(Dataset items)

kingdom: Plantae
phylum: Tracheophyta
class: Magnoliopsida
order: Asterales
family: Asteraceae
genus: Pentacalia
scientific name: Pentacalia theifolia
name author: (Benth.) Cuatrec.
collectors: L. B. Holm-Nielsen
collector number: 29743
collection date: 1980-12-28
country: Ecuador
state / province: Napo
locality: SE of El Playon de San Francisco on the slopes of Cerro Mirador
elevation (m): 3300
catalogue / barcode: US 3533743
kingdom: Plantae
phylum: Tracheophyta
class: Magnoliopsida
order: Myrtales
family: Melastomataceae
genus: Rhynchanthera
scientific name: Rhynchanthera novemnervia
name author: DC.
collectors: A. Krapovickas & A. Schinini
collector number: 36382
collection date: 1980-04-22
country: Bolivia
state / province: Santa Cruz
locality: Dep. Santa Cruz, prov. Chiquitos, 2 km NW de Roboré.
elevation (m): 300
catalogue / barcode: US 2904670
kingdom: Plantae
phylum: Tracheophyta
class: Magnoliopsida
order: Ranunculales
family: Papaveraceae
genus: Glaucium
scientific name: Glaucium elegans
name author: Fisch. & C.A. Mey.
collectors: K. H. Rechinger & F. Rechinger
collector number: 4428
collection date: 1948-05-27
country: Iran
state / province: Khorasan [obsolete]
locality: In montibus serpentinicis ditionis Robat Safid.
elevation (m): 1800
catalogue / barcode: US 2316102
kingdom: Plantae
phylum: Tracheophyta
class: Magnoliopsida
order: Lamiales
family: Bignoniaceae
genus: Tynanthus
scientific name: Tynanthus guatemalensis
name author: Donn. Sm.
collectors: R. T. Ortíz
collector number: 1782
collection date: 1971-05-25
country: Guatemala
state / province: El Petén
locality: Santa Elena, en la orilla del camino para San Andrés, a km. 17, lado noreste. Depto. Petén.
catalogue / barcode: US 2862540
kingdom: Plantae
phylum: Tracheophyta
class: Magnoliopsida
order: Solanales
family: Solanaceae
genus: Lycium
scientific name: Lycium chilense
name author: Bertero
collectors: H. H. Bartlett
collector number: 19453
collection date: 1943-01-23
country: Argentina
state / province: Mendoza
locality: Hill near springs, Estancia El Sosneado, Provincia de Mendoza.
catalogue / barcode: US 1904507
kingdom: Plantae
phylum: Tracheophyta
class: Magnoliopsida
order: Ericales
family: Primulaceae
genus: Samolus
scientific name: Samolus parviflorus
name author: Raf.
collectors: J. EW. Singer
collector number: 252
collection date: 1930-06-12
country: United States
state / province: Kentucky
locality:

**WHAT THE EXERCISE ASKS**
Copy out every catalog line of each item above, word for word and in its original order.

**EXERCISE SOLUTION**
kingdom: Plantae
phylum: Tracheophyta
class: Magnoliopsida
order: Asterales
family: Asteraceae
genus: Pentacalia
scientific name: Pentacalia theifolia
name author: (Benth.) Cuatrec.
collectors: L. B. Holm-Nielsen
collector number: 29743
collection date: 1980-12-28
country: Ecuador
state / province: Napo
locality: SE of El Playon de San Francisco on the slopes of Cerro Mirador
elevation (m): 3300
catalogue / barcode: US 3533743
kingdom: Plantae
phylum: Tracheophyta
class: Magnoliopsida
order: Myrtales
family: Melastomataceae
genus: Rhynchanthera
scientific name: Rhynchanthera novemnervia
name author: DC.
collectors: A. Krapovickas & A. Schinini
collector number: 36382
collection date: 1980-04-22
country: Bolivia
state / province: Santa Cruz
locality: Dep. Santa Cruz, prov. Chiquitos, 2 km NW de Roboré.
elevation (m): 300
catalogue / barcode: US 2904670
kingdom: Plantae
phylum: Tracheophyta
class: Magnoliopsida
order: Ranunculales
family: Papaveraceae
genus: Glaucium
scientific name: Glaucium elegans
name author: Fisch. & C.A. Mey.
collectors: K. H. Rechinger & F. Rechinger
collector number: 4428
collection date: 1948-05-27
country: Iran
state / province: Khorasan [obsolete]
locality: In montibus serpentinicis ditionis Robat Safid.
elevation (m): 1800
catalogue / barcode: US 2316102
kingdom: Plantae
phylum: Tracheophyta
class: Magnoliopsida
order: Lamiales
family: Bignoniaceae
genus: Tynanthus
scientific name: Tynanthus guatemalensis
name author: Donn. Sm.
collectors: R. T. Ortíz
collector number: 1782
collection date: 1971-05-25
country: Guatemala
state / province: El Petén
locality: Santa Elena, en la orilla del camino para San Andrés, a km. 17, lado noreste. Depto. Petén.
catalogue / barcode: US 2862540
kingdom: Plantae
phylum: Tracheophyta
class: Magnoliopsida
order: Solanales
family: Solanaceae
genus: Lycium
scientific name: Lycium chilense
name author: Bertero
collectors: H. H. Bartlett
collector number: 19453
collection date: 1943-01-23
country: Argentina
state / province: Mendoza
locality: Hill near springs, Estancia El Sosneado, Provincia de Mendoza.
catalogue / barcode: US 1904507
kingdom: Plantae
phylum: Tracheophyta
class: Magnoliopsida
order: Ericales
family: Primulaceae
genus: Samolus
scientific name: Samolus parviflorus
name author: Raf.
collectors: J. EW. Singer
collector number: 252
collection date: 1930-06-12
country: United States
state / province: Kentucky
locality:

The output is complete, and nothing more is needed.